Layout region records:
:::

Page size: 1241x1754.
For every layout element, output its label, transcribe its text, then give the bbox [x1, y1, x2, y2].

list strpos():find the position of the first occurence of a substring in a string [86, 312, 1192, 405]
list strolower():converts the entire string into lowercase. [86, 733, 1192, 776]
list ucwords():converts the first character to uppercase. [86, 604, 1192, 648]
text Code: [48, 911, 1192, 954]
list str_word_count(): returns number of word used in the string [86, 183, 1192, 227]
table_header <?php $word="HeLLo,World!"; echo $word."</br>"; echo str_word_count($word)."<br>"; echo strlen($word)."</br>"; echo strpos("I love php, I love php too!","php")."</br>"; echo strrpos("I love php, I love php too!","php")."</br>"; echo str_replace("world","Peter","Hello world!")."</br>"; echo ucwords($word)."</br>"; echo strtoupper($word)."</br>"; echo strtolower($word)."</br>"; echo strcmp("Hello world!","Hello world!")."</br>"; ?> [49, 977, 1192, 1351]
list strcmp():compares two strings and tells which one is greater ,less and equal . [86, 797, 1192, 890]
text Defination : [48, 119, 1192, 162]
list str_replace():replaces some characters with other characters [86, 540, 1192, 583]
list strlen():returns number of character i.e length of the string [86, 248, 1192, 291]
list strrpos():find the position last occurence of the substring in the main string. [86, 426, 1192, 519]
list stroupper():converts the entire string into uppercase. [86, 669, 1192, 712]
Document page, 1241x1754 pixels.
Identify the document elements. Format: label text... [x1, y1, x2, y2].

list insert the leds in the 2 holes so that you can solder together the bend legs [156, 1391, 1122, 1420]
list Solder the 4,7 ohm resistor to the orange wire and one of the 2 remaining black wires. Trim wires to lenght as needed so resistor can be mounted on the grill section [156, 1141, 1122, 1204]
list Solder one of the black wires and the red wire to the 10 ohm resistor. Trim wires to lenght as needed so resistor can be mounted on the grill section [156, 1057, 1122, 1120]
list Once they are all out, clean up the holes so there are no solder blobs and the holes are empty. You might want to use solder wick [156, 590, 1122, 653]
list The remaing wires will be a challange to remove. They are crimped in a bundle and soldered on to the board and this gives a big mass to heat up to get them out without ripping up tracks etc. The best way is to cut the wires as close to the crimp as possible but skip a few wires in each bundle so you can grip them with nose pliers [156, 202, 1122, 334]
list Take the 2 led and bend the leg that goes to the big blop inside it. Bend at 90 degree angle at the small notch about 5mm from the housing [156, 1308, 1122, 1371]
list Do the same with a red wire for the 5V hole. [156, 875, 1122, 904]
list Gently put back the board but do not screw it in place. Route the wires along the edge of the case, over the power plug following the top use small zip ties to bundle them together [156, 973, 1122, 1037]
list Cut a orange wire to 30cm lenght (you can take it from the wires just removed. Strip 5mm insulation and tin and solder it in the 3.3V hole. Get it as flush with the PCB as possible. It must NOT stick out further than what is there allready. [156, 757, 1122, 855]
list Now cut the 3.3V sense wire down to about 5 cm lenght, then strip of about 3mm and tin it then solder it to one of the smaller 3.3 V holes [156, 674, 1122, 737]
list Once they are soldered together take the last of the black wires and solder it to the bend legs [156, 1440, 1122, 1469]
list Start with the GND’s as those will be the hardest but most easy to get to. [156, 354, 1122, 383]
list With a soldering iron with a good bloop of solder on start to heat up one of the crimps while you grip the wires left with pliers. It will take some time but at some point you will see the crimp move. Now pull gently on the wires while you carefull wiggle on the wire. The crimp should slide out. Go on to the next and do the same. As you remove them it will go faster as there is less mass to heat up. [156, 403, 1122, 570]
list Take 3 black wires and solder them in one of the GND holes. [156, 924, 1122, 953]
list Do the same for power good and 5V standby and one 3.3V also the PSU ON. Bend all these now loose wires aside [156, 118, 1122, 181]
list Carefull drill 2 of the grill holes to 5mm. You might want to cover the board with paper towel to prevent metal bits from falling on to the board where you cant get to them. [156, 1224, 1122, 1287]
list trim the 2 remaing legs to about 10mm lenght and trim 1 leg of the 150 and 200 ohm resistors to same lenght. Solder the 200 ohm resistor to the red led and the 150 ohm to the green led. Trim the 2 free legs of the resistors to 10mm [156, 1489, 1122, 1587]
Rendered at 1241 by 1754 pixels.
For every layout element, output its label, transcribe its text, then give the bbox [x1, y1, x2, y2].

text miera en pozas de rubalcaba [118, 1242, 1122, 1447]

:::

AIM
Change every occurrence of "grill section" to "heatsink" throughout the rows, then write all the rows out again with nothing else altered.

COMPLETE OUTPUT
Page size: 1241x1754.
For every layout element, output its label, transcribe its text, then give the bbox [x1, y1, x2, y2].

list strpos():find the position of the first occurence of a substring in a string [86, 312, 1192, 405]
list strolower():converts the entire string into lowercase. [86, 733, 1192, 776]
list ucwords():converts the first character to uppercase. [86, 604, 1192, 648]
text Code: [48, 911, 1192, 954]
list str_word_count(): returns number of word used in the string [86, 183, 1192, 227]
table_header <?php $word="HeLLo,World!"; echo $word."</br>"; echo str_word_count($word)."<br>"; echo strlen($word)."</br>"; echo strpos("I love php, I love php too!","php")."</br>"; echo strrpos("I love php, I love php too!","php")."</br>"; echo str_replace("world","Peter","Hello world!")."</br>"; echo ucwords($word)."</br>"; echo strtoupper($word)."</br>"; echo strtolower($word)."</br>"; echo strcmp("Hello world!","Hello world!")."</br>"; ?> [49, 977, 1192, 1351]
list strcmp():compares two strings and tells which one is greater ,less and equal . [86, 797, 1192, 890]
text Defination : [48, 119, 1192, 162]
list str_replace():replaces some characters with other characters [86, 540, 1192, 583]
list strlen():returns number of character i.e length of the string [86, 248, 1192, 291]
list strrpos():find the position last occurence of the substring in the main string. [86, 426, 1192, 519]
list stroupper():converts the entire string into uppercase. [86, 669, 1192, 712]
Document page, 1241x1754 pixels.
Identify the document elements. Format: label text... [x1, y1, x2, y2].

list insert the leds in the 2 holes so that you can solder together the bend legs [156, 1391, 1122, 1420]
list Solder the 4,7 ohm resistor to the orange wire and one of the 2 remaining black wires. Trim wires to lenght as needed so resistor can be mounted on the heatsink [156, 1141, 1122, 1204]
list Solder one of the black wires and the red wire to the 10 ohm resistor. Trim wires to lenght as needed so resistor can be mounted on the heatsink [156, 1057, 1122, 1120]
list Once they are all out, clean up the holes so there are no solder blobs and the holes are empty. You might want to use solder wick [156, 590, 1122, 653]
list The remaing wires will be a challange to remove. They are crimped in a bundle and soldered on to the board and this gives a big mass to heat up to get them out without ripping up tracks etc. The best way is to cut the wires as close to the crimp as possible but skip a few wires in each bundle so you can grip them with nose pliers [156, 202, 1122, 334]
list Take the 2 led and bend the leg that goes to the big blop inside it. Bend at 90 degree angle at the small notch about 5mm from the housing [156, 1308, 1122, 1371]
list Do the same with a red wire for the 5V hole. [156, 875, 1122, 904]
list Gently put back the board but do not screw it in place. Route the wires along the edge of the case, over the power plug following the top use small zip ties to bundle them together [156, 973, 1122, 1037]
list Cut a orange wire to 30cm lenght (you can take it from the wires just removed. Strip 5mm insulation and tin and solder it in the 3.3V hole. Get it as flush with the PCB as possible. It must NOT stick out further than what is there allready. [156, 757, 1122, 855]
list Now cut the 3.3V sense wire down to about 5 cm lenght, then strip of about 3mm and tin it then solder it to one of the smaller 3.3 V holes [156, 674, 1122, 737]
list Once they are soldered together take the last of the black wires and solder it to the bend legs [156, 1440, 1122, 1469]
list Start with the GND’s as those will be the hardest but most easy to get to. [156, 354, 1122, 383]
list With a soldering iron with a good bloop of solder on start to heat up one of the crimps while you grip the wires left with pliers. It will take some time but at some point you will see the crimp move. Now pull gently on the wires while you carefull wiggle on the wire. The crimp should slide out. Go on to the next and do the same. As you remove them it will go faster as there is less mass to heat up. [156, 403, 1122, 570]
list Take 3 black wires and solder them in one of the GND holes. [156, 924, 1122, 953]
list Do the same for power good and 5V standby and one 3.3V also the PSU ON. Bend all these now loose wires aside [156, 118, 1122, 181]
list Carefull drill 2 of the grill holes to 5mm. You might want to cover the board with paper towel to prevent metal bits from falling on to the board where you cant get to them. [156, 1224, 1122, 1287]
list trim the 2 remaing legs to about 10mm lenght and trim 1 leg of the 150 and 200 ohm resistors to same lenght. Solder the 200 ohm resistor to the red led and the 150 ohm to the green led. Trim the 2 free legs of the resistors to 10mm [156, 1489, 1122, 1587]
Rendered at 1241 by 1754 pixels.
For every layout element, output its label, transcribe its text, then give the bbox [x1, y1, x2, y2].

text miera en pozas de rubalcaba [118, 1242, 1122, 1447]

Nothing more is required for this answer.